SWARM is focused on the agri-food supply chain, but we put it to the team that the platform could be used in alternative markets just as effectively. “Very true. We have identified some adjacent markets where we believe our approach could contribute significantly to cost reduction, and also in supporting sustainability and environmental goals,” Anthony said. “Ultimately our goal is to democratize AI, making it as easy for a business person to use as a BI tool. We are starting with agri-food, but we won’t stop there.”

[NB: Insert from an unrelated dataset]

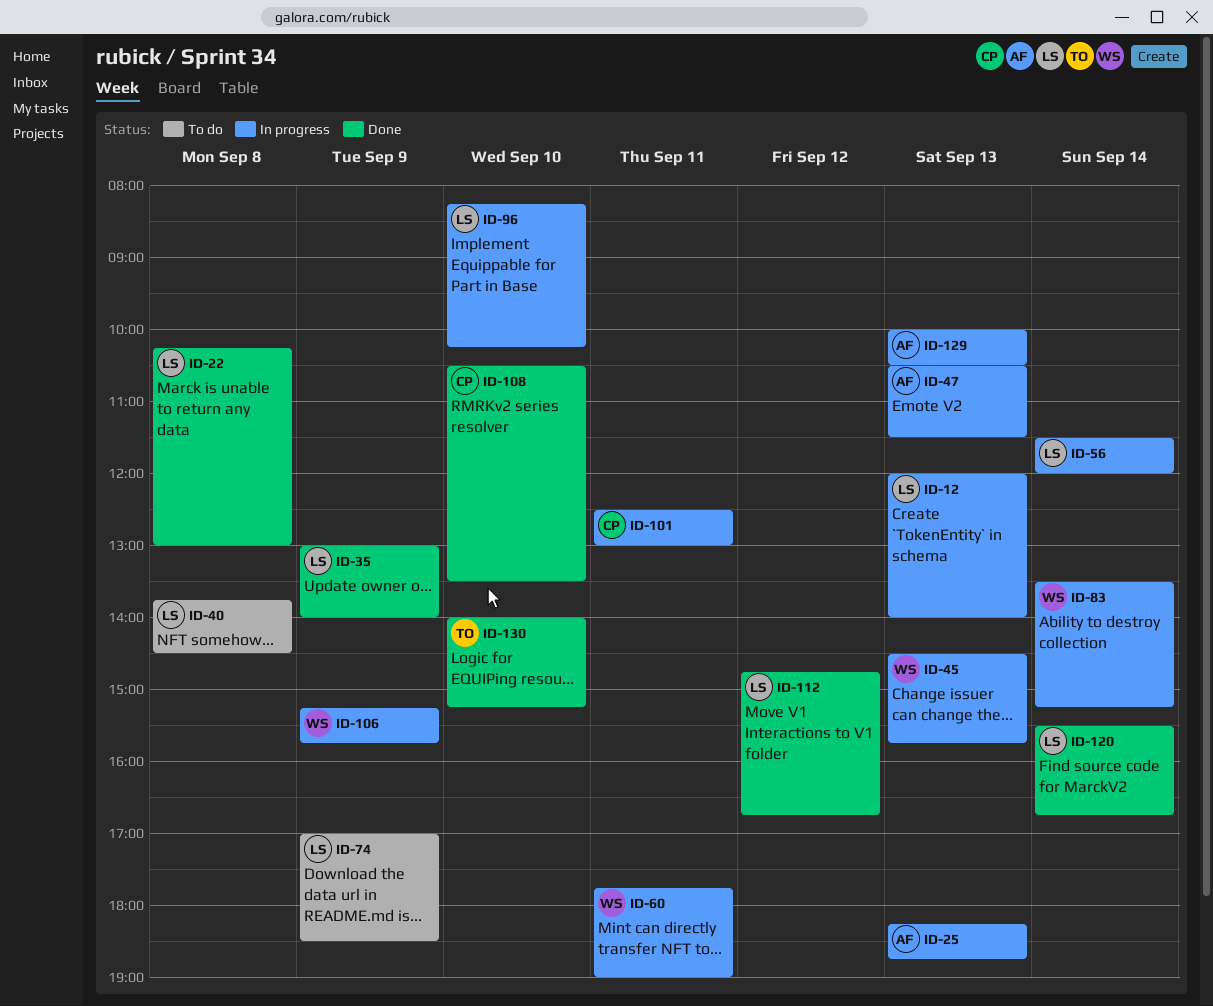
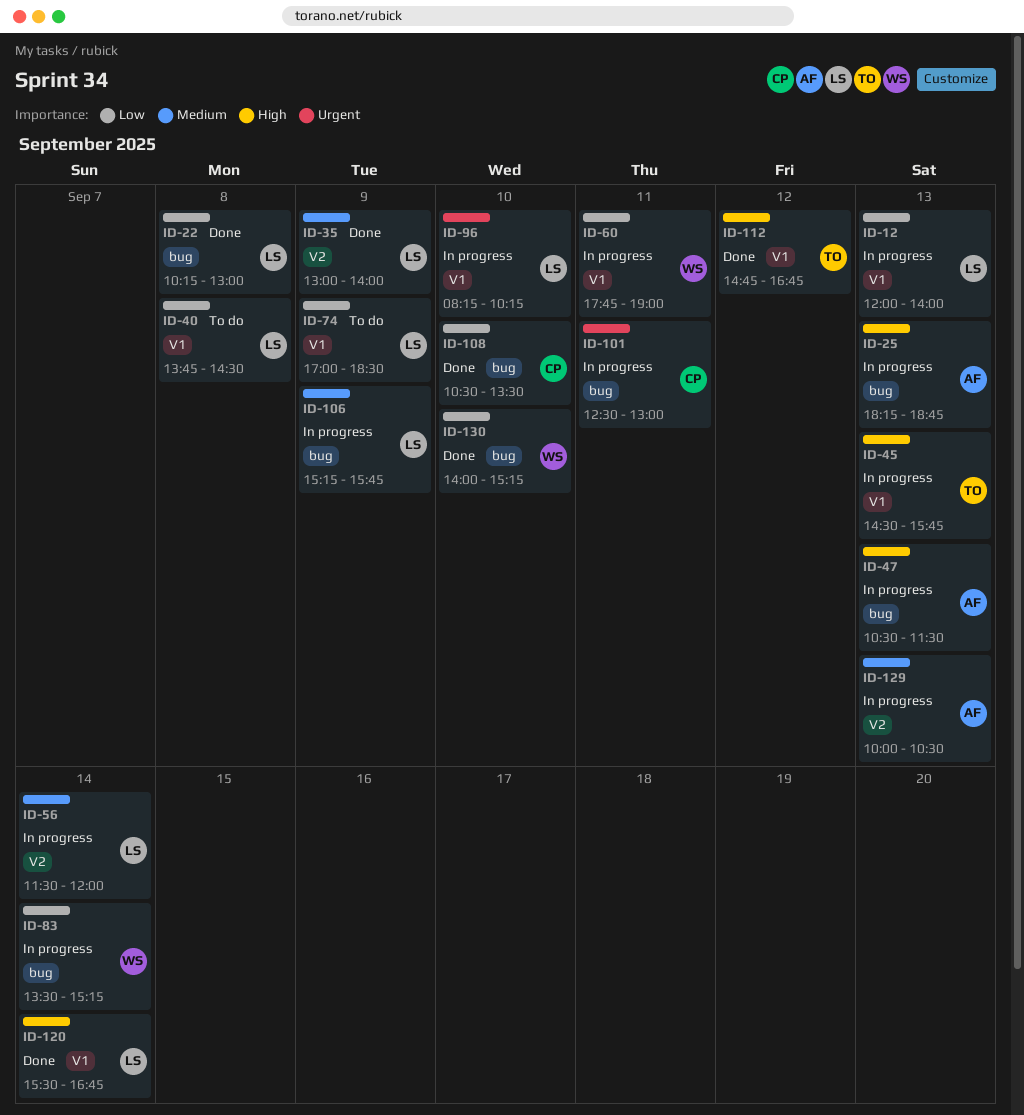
ID-45, owner: WS -> TO
ID-106, owner: WS -> LS
ID-112, owner: LS -> TO
ID-130, owner: TO -> WS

With a career that has covered both software development and writing fiction, we asked SWARM’s CEO how he felt about the representations of AI in TV and movies. He told us, “Art is frequently a reflection of our current obsessions. For a period we were frightened of robots, and our media revealed this with Terminators intent on wiping out humanity. These days, the representations are far more nuanced and often dwell on the gray line between what it means to be human, to possess consciousness, and the rights of artificial beings. The underlying fear is still there but is more frequently directed towards superintelligence, in other words being out-witted rather than out-muscled by our creations.” We wanted to know if SWARM was heading down this path, and Anthony laughed. “We are a cognitive platform, which means we partner with humans. The AI is there to assist us. Our goal is to give super-powers to business users, not to replace them.”
SWARM is tight-lipped about the clients they work with, but we know they have generated multi-million dollar savings at several global agri-food companies and were told they target a minimum of one million dollars in savings per year, even at smaller customers. The challenge management approach is fascinating, and we are interested to see how it will evolve. Public availability to the platform will be rolled out in waves throughout the year.
You can learn more about SWARM and register for early access here: www.swarm.engineering/challenge-modeler-registration
Anthony Howcroft is the founder and CEO of SWARM Engineering. He has more than 25 years of experience in technology, in a mix of corporate and start-up roles that cover software engineering, sales, and marketing. He was co-founder and VP Sales of DATAllegro, the data warehouse appliance vendor acquired by Microsoft for $260M in 2008. He subsequently ran Microsoft’s Big Data team in EMEA for 5 years, showing triple-digit growth each year. After a 3-year stint mentoring CEOs in California, he launched SWARM. He has a Creative Writing Diploma from the University of Oxford and has lectured on the use of narrative in business.
His non-fiction book Questions: A User’s Guide was published in October 2020, achieving Amazon bestseller status, and the research behind the book is being used to enhance the approach of the SWARM Challenge Modeler product.